- _Stated exercise 1_
Answer these questions about the hunting account:
(a) What kind of wood does Luis burn in the fire?
(b) Between what hours do the deer go to water in Mexico?
(c) What minimum B&C score are the hunters looking for on this hunt?

- _Extract provided_
Erwin picks us up a the airport with my old buddy Luis and off we go to the ranch. Erwin just got done remodeling the little ranch house with three bedrooms and two bathrooms, and a new bar for the boys beer.
It is very comfortable, most nights we find ourselves out by the fire that Luis builds with Mexican mesquite wood that burns forever. While we are hunting he is looking for good pieces to put on the fire. I must have ran into him 100 times while he was looking for wood and me looking the other direction for a big buck.
All four of us have our own personal guide, and in the morning we break up to go our blinds to hunt water. Luis and I like to walk and glass, working up over hills a few miles to the blind. I like where Erwin has property because you do not have a ton of cactus and NO SNAKES, at least at the time we hunt.
When it is hot, the deer will go to water. It is a little different in Mexico, they go to water from 9 am to 1pm. I would count over 100 deer a day on some days coming to water. We are looking for 100 plus inch bucks on this hunt, that would be the minimum B&C score we are looking for.
This Coues buck was taken on the ranch and scores well over 110, the eye guards is what you look for and a good main frame with the main beam that comes curled back in. I always look for the main beam going out and curling back in towards each other, then the eye guards. I start counting points last.
I always come across Javelinas out on his ranch. There is a lot of them. I never engage them because I do not taxidermy little pigs, and I never want to scare off bucks with firing my weapon. They are fun to look at though.
This is Matt’s buck, a nice buck to say the least. I have to teach him that he needs to hold the buck next time and allow the guide to take the photo. We will chalk this one up to “lost in translation”.
This is another beautiful coues buck that scores well over 110. Luis capes the animals here, salts the hide, and prepares the horns for transports. Here is what you need to know about buck hunting in Mexico. When you take the cape back into the United States the cape will be inspected. So you DO NOT WANT TO HAVE IT FROZEN SOLID, AND NO TICKS. They see one tick, they take the cape. The guides always brushes the cape and closely inspect it before packaging it up for home.
Erwin has nice blinds with comfortable chairs in the blinds. As you can see, the bucks can come from any direction and they usually do. Greg found that there was a lemon tree that must have been over a hundred years old. It had to produce the world record size lemons.

- _Input rows_
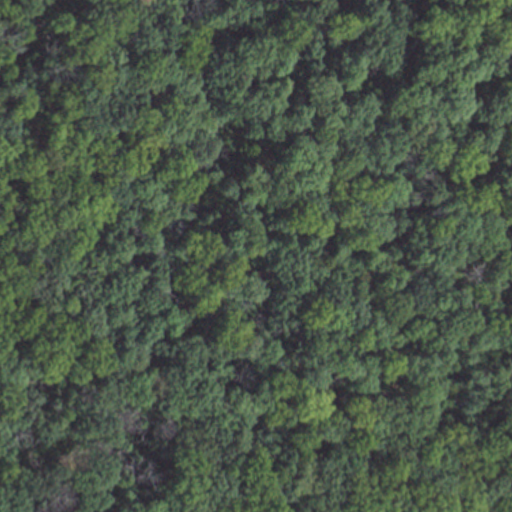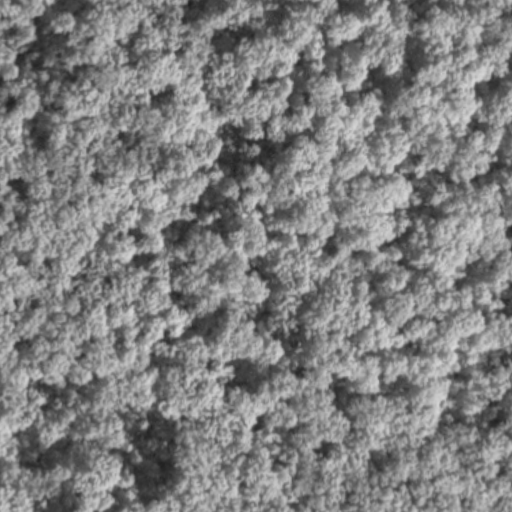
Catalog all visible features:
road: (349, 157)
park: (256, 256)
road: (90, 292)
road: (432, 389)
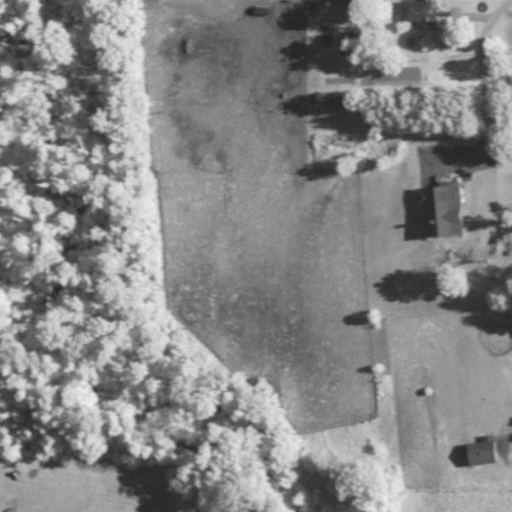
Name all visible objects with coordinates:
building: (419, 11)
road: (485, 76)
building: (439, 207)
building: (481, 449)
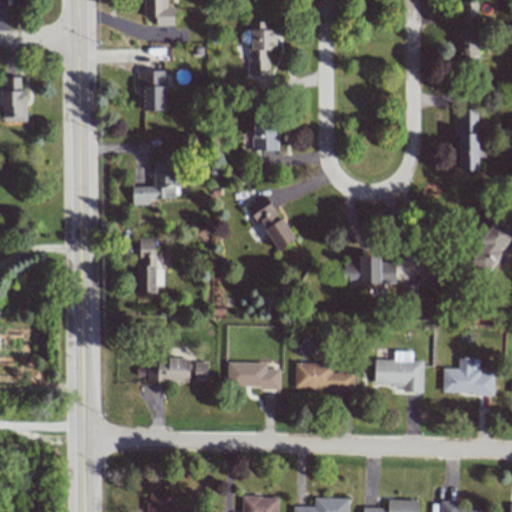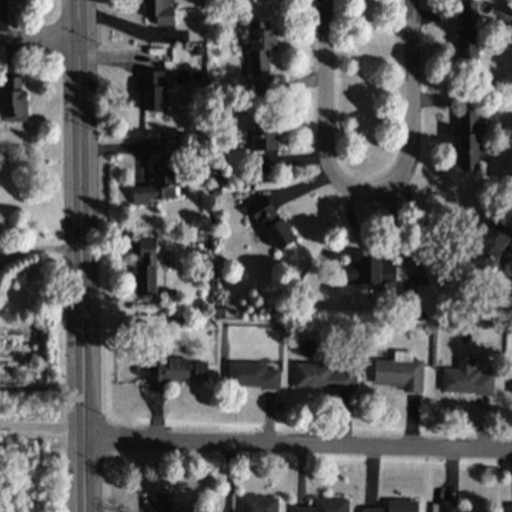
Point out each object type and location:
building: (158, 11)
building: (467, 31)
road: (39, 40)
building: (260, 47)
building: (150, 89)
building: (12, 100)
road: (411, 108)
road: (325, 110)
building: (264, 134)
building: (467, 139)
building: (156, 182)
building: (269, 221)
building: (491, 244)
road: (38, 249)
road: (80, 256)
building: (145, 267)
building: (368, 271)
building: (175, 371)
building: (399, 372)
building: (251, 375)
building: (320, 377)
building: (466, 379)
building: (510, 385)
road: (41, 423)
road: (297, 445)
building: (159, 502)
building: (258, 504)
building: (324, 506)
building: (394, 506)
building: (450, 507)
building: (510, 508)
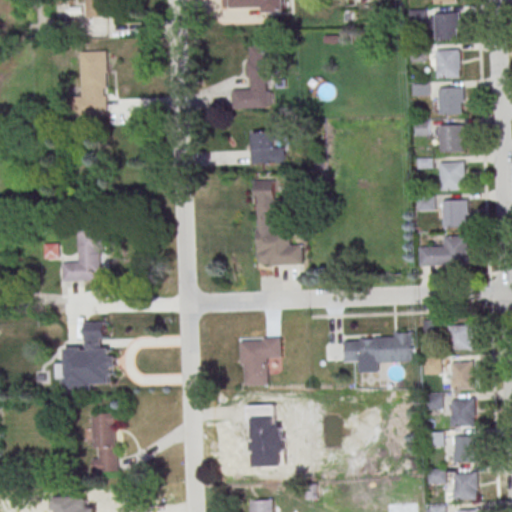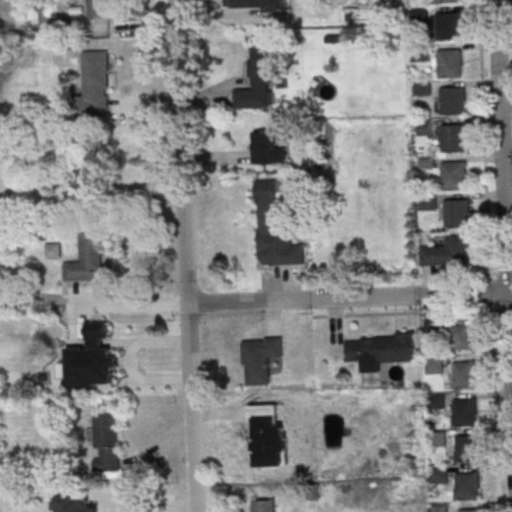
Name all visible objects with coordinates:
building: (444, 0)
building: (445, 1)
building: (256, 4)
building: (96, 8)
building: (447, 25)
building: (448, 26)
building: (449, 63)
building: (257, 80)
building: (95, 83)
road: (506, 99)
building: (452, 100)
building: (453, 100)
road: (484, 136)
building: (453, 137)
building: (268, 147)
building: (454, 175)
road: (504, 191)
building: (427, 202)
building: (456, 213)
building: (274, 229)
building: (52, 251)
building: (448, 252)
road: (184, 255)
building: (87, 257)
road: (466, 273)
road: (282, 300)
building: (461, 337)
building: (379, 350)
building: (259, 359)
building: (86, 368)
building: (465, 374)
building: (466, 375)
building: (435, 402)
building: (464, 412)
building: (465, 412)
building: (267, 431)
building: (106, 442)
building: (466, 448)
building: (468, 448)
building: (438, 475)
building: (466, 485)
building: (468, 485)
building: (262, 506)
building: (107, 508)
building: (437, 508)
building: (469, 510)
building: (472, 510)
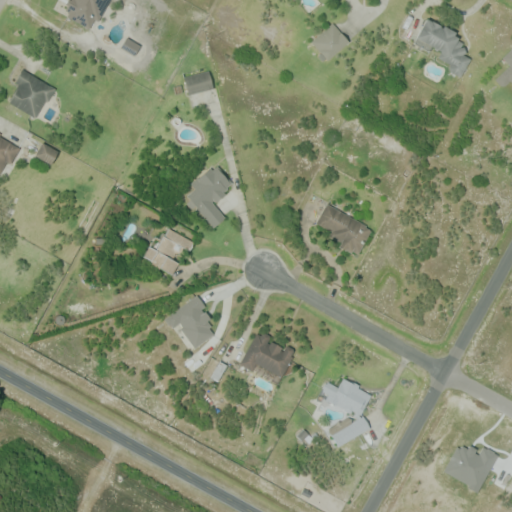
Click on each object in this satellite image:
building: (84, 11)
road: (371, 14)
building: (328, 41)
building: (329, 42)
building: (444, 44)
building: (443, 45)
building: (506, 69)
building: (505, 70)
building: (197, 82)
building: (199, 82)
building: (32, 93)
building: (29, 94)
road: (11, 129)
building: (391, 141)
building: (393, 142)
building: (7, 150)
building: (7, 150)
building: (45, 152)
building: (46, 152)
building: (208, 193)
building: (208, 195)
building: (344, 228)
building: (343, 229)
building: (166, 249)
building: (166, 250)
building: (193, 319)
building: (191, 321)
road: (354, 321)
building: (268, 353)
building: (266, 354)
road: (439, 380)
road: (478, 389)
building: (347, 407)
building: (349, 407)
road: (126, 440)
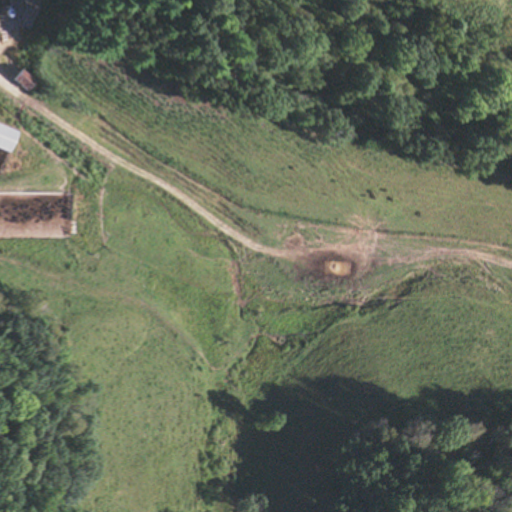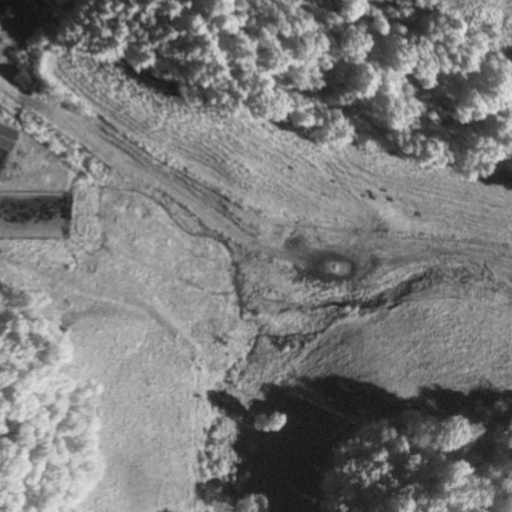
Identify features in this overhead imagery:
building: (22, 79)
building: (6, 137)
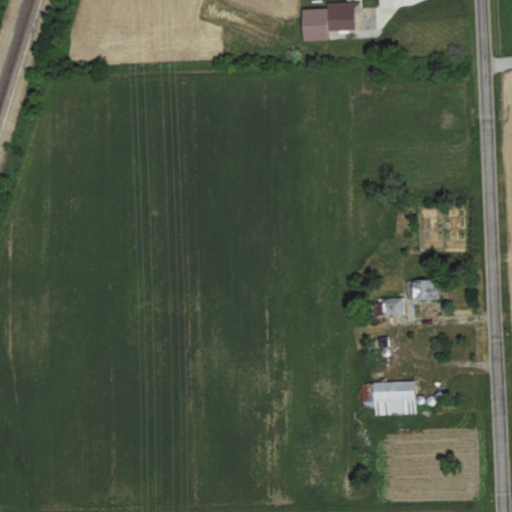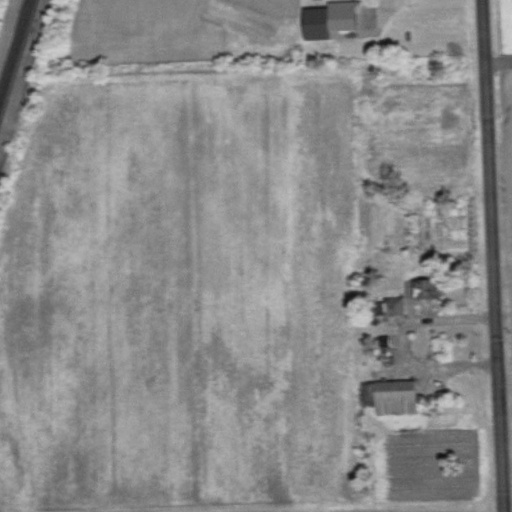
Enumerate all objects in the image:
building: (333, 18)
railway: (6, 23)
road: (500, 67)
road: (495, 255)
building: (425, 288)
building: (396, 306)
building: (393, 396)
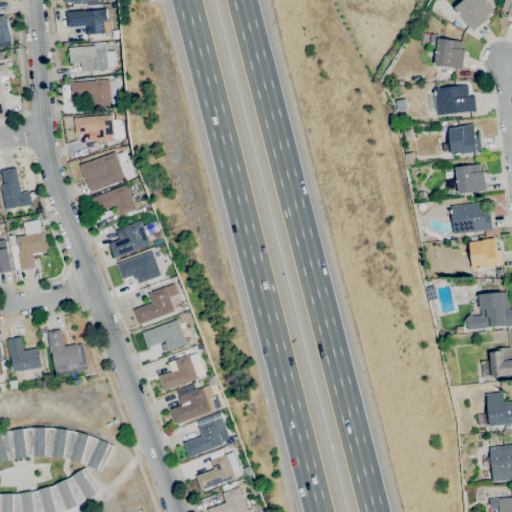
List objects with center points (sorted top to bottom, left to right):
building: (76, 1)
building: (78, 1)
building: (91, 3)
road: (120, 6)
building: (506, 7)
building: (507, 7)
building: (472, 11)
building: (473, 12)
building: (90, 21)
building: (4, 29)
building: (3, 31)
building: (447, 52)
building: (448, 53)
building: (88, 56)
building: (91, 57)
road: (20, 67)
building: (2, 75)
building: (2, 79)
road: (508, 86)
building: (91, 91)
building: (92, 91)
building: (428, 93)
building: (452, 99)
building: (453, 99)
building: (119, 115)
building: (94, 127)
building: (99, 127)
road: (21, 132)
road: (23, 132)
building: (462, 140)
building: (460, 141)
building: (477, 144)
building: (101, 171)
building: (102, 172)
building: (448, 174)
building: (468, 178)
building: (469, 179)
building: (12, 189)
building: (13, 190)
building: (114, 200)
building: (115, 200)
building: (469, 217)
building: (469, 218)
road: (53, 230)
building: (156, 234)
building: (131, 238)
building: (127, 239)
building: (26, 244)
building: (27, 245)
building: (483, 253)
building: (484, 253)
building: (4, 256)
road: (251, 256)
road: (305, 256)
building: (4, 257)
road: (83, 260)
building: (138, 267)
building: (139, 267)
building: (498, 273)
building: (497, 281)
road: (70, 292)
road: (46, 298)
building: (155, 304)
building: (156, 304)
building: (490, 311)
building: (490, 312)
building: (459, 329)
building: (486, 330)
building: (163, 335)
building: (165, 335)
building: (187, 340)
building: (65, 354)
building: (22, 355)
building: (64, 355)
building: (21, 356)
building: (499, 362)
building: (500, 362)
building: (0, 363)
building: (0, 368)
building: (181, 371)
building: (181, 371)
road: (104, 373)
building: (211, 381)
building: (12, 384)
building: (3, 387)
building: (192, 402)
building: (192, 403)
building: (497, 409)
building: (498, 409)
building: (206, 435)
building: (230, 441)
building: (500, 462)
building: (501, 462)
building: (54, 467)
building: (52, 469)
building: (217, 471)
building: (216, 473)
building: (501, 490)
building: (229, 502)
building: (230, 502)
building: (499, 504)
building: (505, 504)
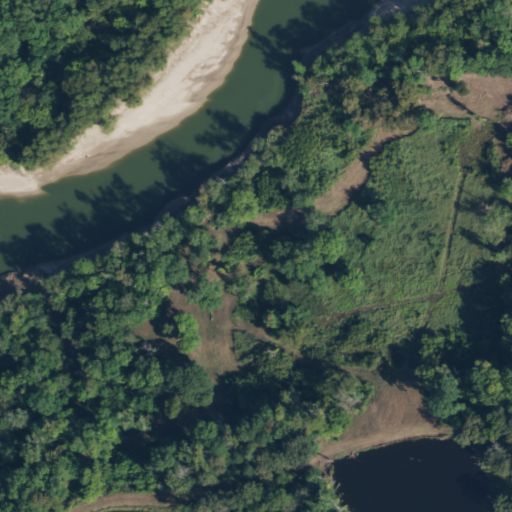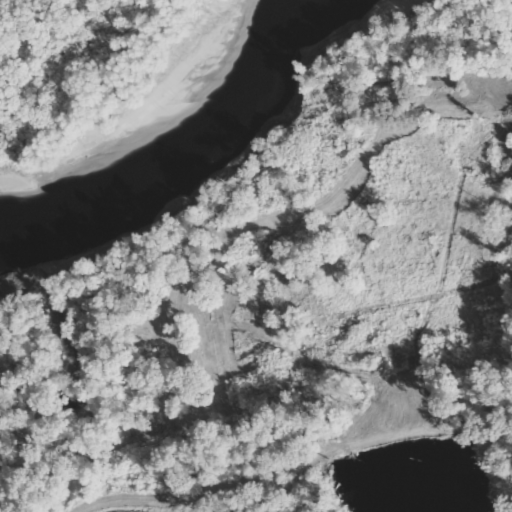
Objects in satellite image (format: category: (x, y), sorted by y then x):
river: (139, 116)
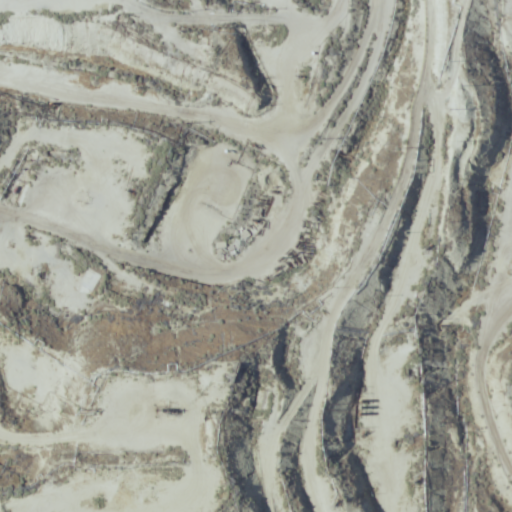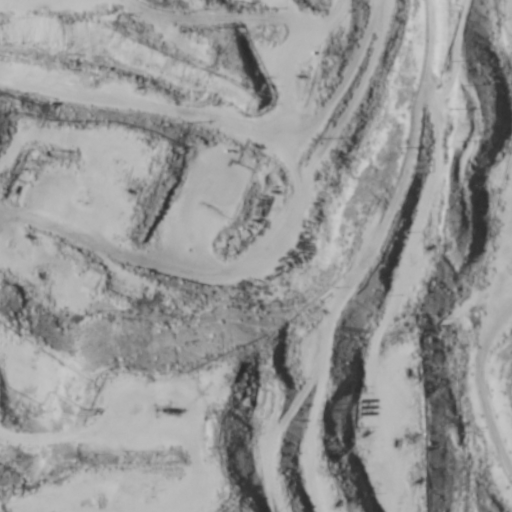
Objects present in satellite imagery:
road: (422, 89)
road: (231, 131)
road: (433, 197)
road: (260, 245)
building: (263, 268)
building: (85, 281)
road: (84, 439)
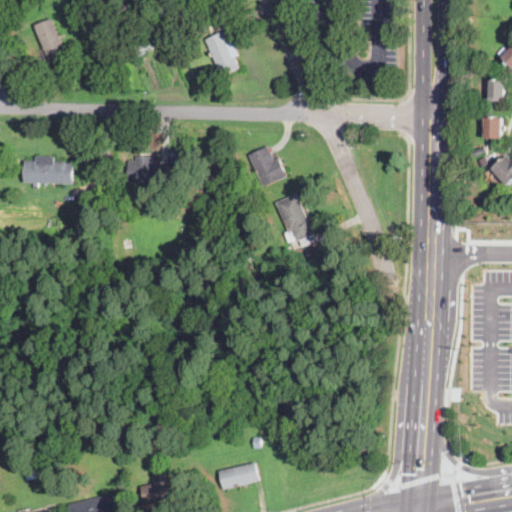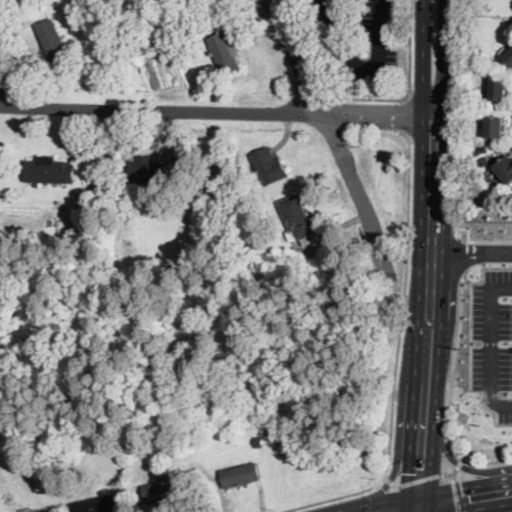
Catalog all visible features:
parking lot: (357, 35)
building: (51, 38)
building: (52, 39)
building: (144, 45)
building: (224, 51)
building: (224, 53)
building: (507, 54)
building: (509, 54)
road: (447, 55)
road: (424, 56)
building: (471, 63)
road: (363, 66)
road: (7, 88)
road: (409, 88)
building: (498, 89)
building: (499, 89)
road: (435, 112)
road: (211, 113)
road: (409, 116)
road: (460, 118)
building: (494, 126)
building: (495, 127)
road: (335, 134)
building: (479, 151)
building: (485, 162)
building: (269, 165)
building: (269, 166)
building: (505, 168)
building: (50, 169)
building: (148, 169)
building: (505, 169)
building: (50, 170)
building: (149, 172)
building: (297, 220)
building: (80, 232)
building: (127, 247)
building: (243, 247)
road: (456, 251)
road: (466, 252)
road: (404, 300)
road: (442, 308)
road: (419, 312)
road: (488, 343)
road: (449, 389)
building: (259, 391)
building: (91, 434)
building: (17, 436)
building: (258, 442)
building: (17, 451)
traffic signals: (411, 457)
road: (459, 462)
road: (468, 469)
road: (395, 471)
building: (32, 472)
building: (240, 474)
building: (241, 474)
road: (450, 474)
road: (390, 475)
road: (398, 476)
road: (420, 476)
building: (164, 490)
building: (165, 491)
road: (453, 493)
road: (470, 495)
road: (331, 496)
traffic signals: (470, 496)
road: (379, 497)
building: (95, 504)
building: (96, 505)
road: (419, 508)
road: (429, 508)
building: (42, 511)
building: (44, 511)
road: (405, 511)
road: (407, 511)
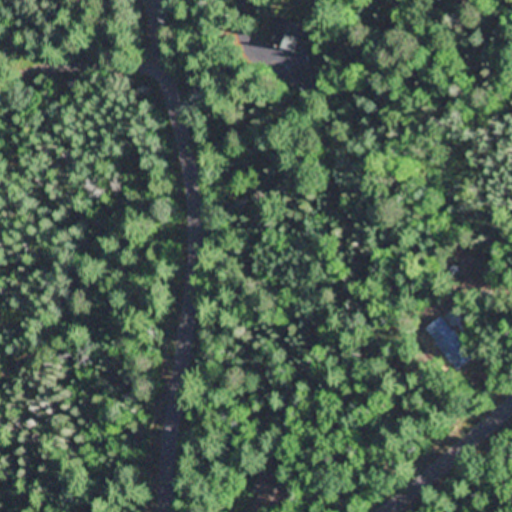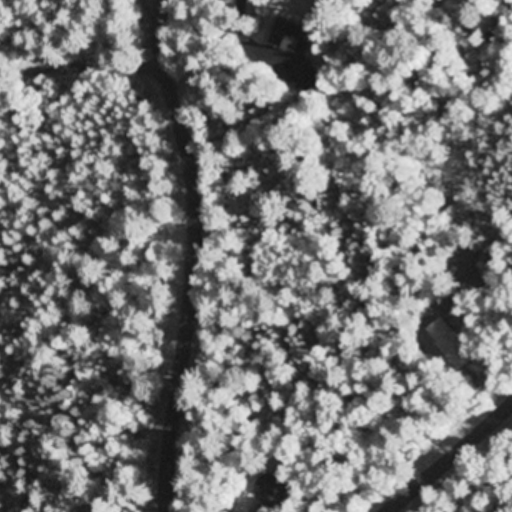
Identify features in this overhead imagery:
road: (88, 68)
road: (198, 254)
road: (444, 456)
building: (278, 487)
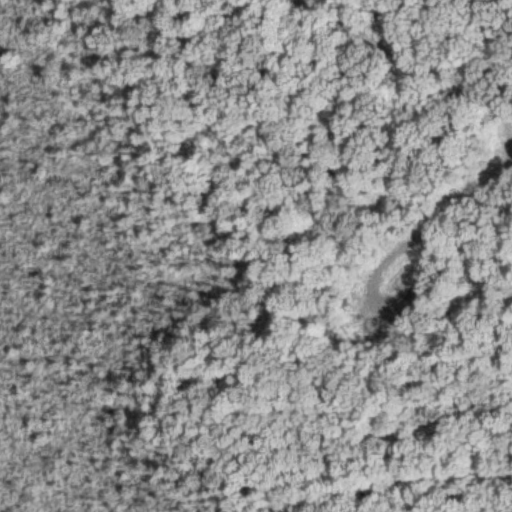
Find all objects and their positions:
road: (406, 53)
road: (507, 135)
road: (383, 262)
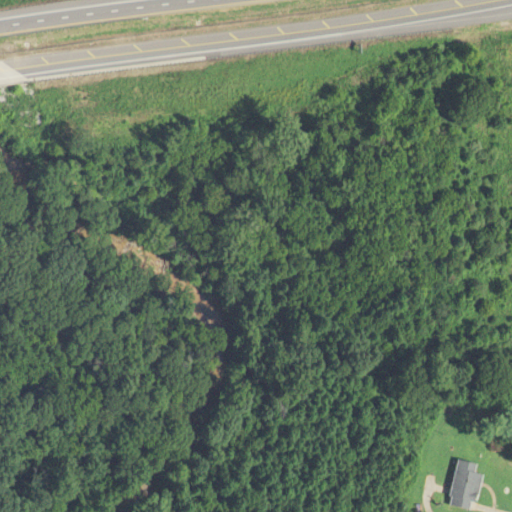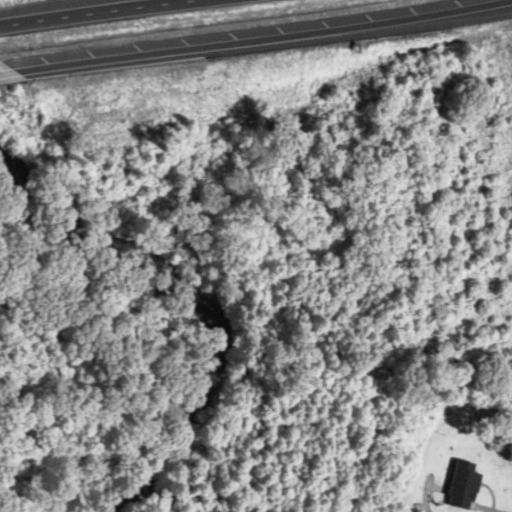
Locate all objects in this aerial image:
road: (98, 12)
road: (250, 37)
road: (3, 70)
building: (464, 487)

- _Stated exercise 2_
Retype the part of the entries that opens with the line containing "Enumerate all objects" and closes with the line containing "building: (393, 396)", both lines included.

- _Reply 1_
(a) Mexican mesquite wood.
(b) From 9 am to 1 pm.
(c) 100 plus inches.

- _Reply 2_
Enumerate all objects in the image:
building: (333, 18)
railway: (6, 23)
road: (500, 67)
road: (495, 255)
building: (425, 288)
building: (396, 306)
building: (393, 396)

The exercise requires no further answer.